Variances must be granted on a case-by-case basis. In Hoffer, the Appellate Court held that the fact that the town had granted other variances in the subdivision where the plaintiff lived had no bearing on whether the plaintiff should be granted a variance when he claimed that the size and configuration of his property prevented his compliance with zoning regulations.
The courts have consistently held that ZBAs should use their power to grant variances sparingly (see, for example, Horace, Jaser, and Buccante v. Zoning Board of Appeals of City of Bridgeport, 153 Conn. 44 (1965)).
MODIFYING VARIANCE LAW
Since the variance provisions described above are a matter of statute rather than constitutional law, the legislature could broaden the circumstances when ZBAs could grant variances (in practice, it appears that ZBAs routinely grant variances in the absence of a hardship).

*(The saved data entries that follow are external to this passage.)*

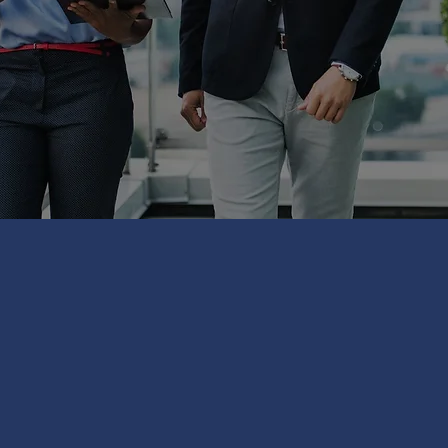
TRODUCE OUR PARTNE
TIONS ACROSS THE UK
OF OPPORTUNITIES
PA
 FROM LOCAL INDEPEN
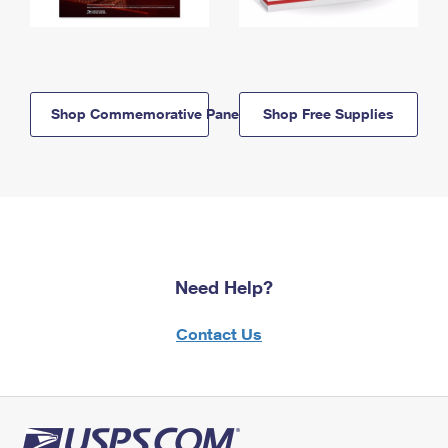
Shop Commemorative Panels
Shop Free Supplies
Need Help?
Contact Us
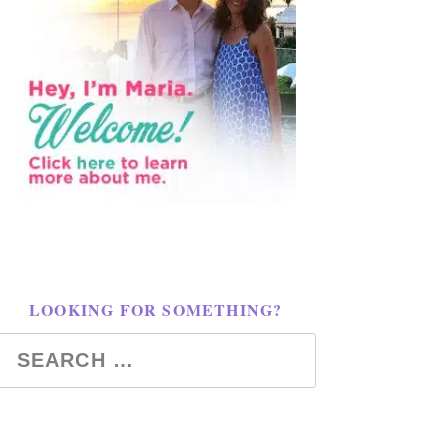
LOOKING FOR SOMETHING?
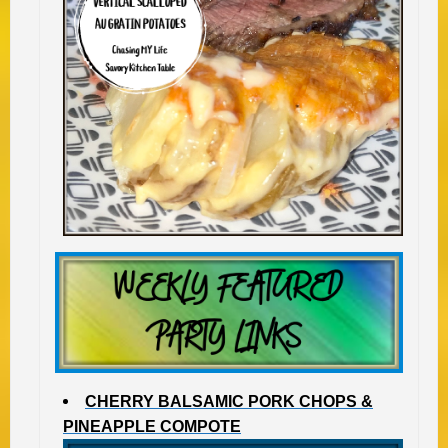
CHERRY BALSAMIC PORK CHOPS &
PINEAPPLE COMPOTE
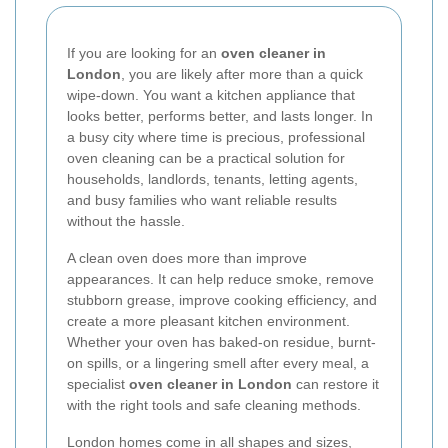
If you are looking for an
oven cleaner in
London
, you are likely after more than a quick
wipe-down. You want a kitchen appliance that
looks better, performs better, and lasts longer. In
a busy city where time is precious, professional
oven cleaning can be a practical solution for
households, landlords, tenants, letting agents,
and busy families who want reliable results
without the hassle.
A clean oven does more than improve
appearances. It can help reduce smoke, remove
stubborn grease, improve cooking efficiency, and
create a more pleasant kitchen environment.
Whether your oven has baked-on residue, burnt-
on spills, or a lingering smell after every meal, a
specialist
oven cleaner in London
can restore it
with the right tools and safe cleaning methods.
London homes come in all shapes and sizes,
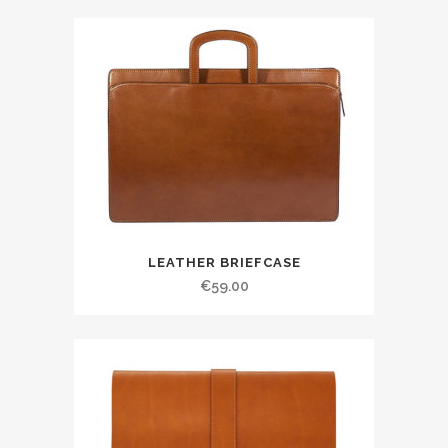
LEATHER BRIEFCASE
€
59.00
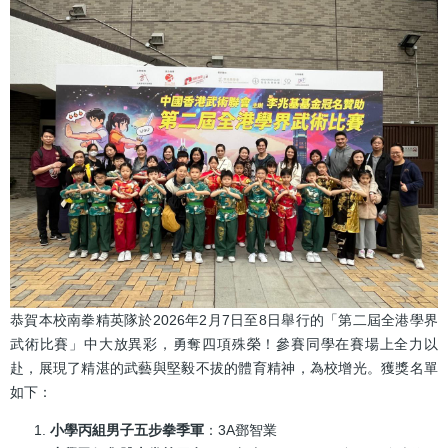
結
恭賀本校南拳精英隊於2026年2月7日至8日舉行的「第二屆全港學界
武術比賽」中大放異彩，勇奪四項殊榮！參賽同學在賽場上全力以
赴，展現了精湛的武藝與堅毅不拔的體育精神，為校增光。獲獎名單
如下：
小學丙組男子五步拳季軍
：3A鄧智業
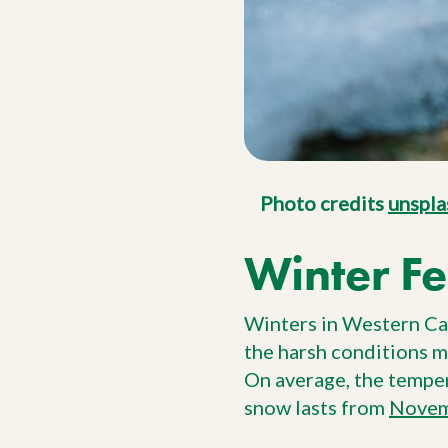
Photo credits
unspla
Winter Fe
Winters in Western Can
the harsh conditions m
On average, the tempe
snow lasts from
Novem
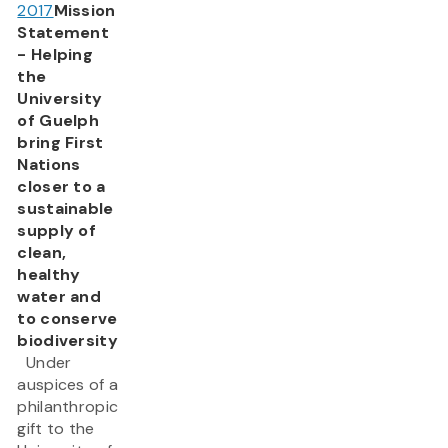
2017
Mission
Statement
- Helping
the
University
of Guelph
bring First
Nations
closer to a
sustainable
supply of
clean,
healthy
water and
to conserve
biodiversity
Under
auspices of a
philanthropic
gift to the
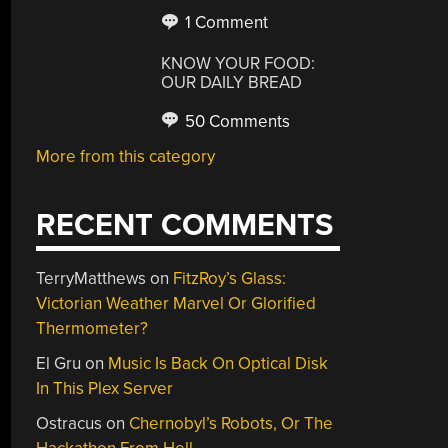
1 Comment
KNOW YOUR FOOD:
OUR DAILY BREAD
50 Comments
More from this category
RECENT COMMENTS
TerryMatthews
on
FitzRoy’s Glass:
Victorian Weather Marvel Or Glorified
Thermometer?
El Gru
on
Music Is Back On Optical Disk
In This Plex Server
Ostracus
on
Chernobyl’s Robots, Or The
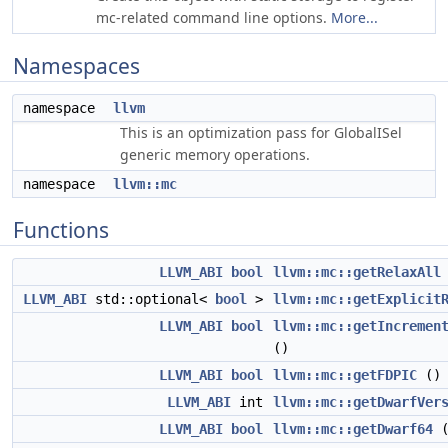
mc-related command line options.
More...
Namespaces
namespace
llvm
This is an optimization pass for GlobalISel
generic memory operations.
namespace
llvm::mc
Functions
LLVM_ABI
bool
llvm::mc::getRelaxAll
LLVM_ABI
std::optional<
bool
>
llvm::mc::getExplicit
LLVM_ABI
bool
llvm::mc::getIncremen
()
LLVM_ABI
bool
llvm::mc::getFDPIC
()
LLVM_ABI
int
llvm::mc::getDwarfVer
LLVM_ABI
bool
llvm::mc::getDwarf64
(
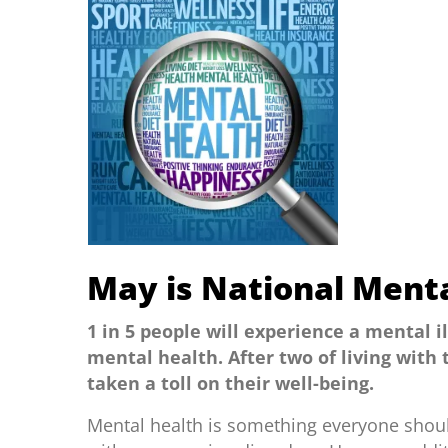
May is National Ment
1 in 5 people will experience a mental i
mental health. After two of living with
taken a toll on their well-being.
Mental health is something everyone shoul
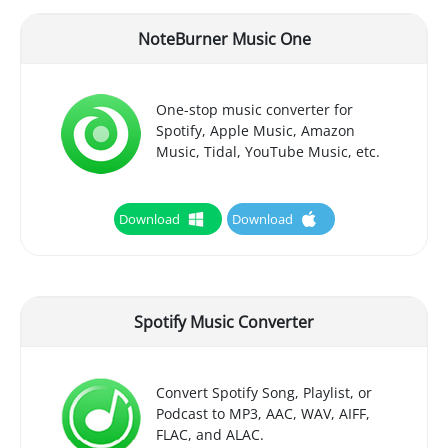
NoteBurner Music One
One-stop music converter for
Spotify, Apple Music, Amazon
Music, Tidal, YouTube Music, etc.
Download
Download
Spotify Music Converter
Convert Spotify Song, Playlist, or
Podcast to MP3, AAC, WAV, AIFF,
FLAC, and ALAC.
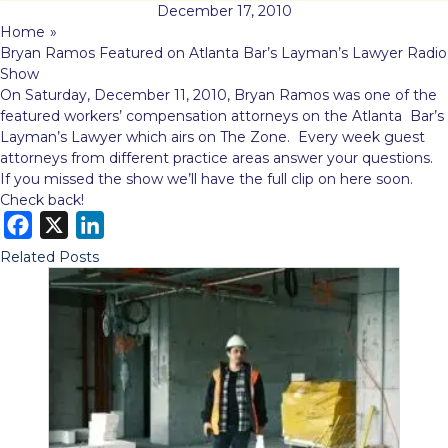
December 17, 2010
Home
»
Bryan Ramos Featured on Atlanta Bar’s Layman’s Lawyer Radio
Show
On Saturday, December 11, 2010, Bryan Ramos was one of the
featured workers’ compensation attorneys on the Atlanta Bar’s
Layman’s Lawyer which airs on The Zone. Every week guest
attorneys from different practice areas answer your questions.
If you missed the show we’ll have the full clip on here soon.
Check back!
F
X
L
a
i
Related Posts
c
n
e
k
b
e
o
d
o
I
k
n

It could require that ZBAs grant variances under specific circumstances, for example if a house needs to be modified in order to accommodate a person who has become disabled or in order to facilitate an adoption. Alternatively, the legislature could establish a rebuttable presumption that such circumstances constitute a hardship, placing the burden of proof on the municipality to show that the variance is not needed. It is possible that making it easier to get a variance in one set of circumstances could serve as precedent for a more general liberalization of the laws governing variances, which could reduce the effectiveness of zoning laws. Moreover, such measures could reduce local autonomy.
While the legislature has generally given municipalities broad discretion in establishing zoning laws, it has imposed several specific requirements and prohibitions. For example, CGS § 8-2 requires zoning laws to treat manufactured homes that meet certain specifications the same way as they treat traditionally-constructed housing. It also bars municipalities from prohibiting day care centers in residential zones. Similarly, CGS § 8-3e through 8-3g limit local zoning autonomy regarding community residences and UConn 2000 projects.